OpenDataAnalytics / gaia

Gaia is a geospatial analysis library jointly developed by Kitware and Epidemico.
31 stars 15 forks source link

Dead kernels reading certain raster files #85

Open geordgez opened 7 years ago

geordgez commented 7 years ago

Note that this could be an issue with my local machine/environment since the tests using the same datasets appear to be fine.

In gaia.geo.geo_inputs, when using the read function of a RasterFileIO object, large raster files kill my iPython Notebook kernel e.g., globalprecip below (~300kb):

globalprecip = RasterFileIO(uri='../../tests/data/globalprecip.tif')
gp_ar = mb_nodata_small.read() # running this line kills the kernel

I don't run into any problems with '../../tests/data/globalairtemp.tif' (~100kb) and smaller files.

geordgez commented 7 years ago

Upon further investigation, the dead kernel occurs along with a warning message in the terminal:

TIFFReadDirectory: Warning, Unknown field with tag 42113 (0xa481) encountered.

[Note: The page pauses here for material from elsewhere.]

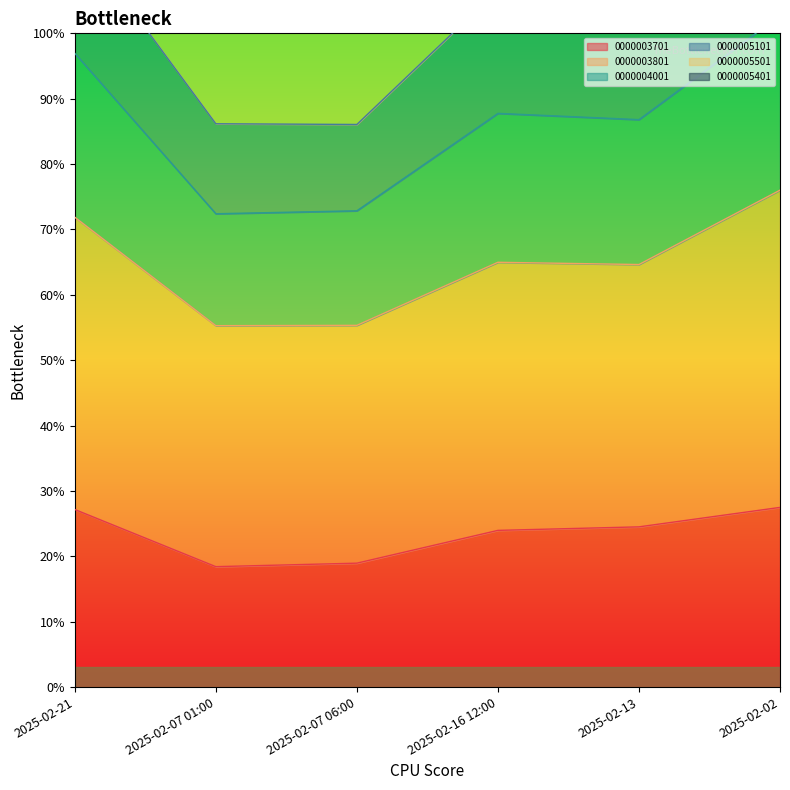

Which series has the largest total across all categories?

0000005501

The description for the 42113 TIFF private tag at Aware [Systems] Tag reference corresponds to the following error:

42113 A481 GDAL_NODATA Used by the GDAL library, contains an ASCII encoded nodata or background pixel value.

Full description:

Used by the GDAL library, contains an ASCII encoded nodata or background pixel value.
In the geospatial image processing field especially (and in other fields) it is common to use a special pixel value to mark geospatial areas for which no information is available. This is often called a "nodata" or "background" value. Applications often treat these pixels as transparent and they are often not included in spatial statistics for the image. Non-geospatial applications might still use the nodata value to track a special value that should be treated as transparent since currently TIFF palettes don't include an alpha value.
The GDAL_NODATA tag is intended to keep track of what pixel value is being used for this background nodata value. It is ASCII encoded so that if the pixel value 255 was to be treated as nodata, then the tag would have the value "255".
If this tag is absent there is assume to be no nodata value in effect for the image. If the image has more than one sample it is assumed that all samples have the same nodata value.
This tag is currently only supported by the GDAL library.

I will explore further into the issue.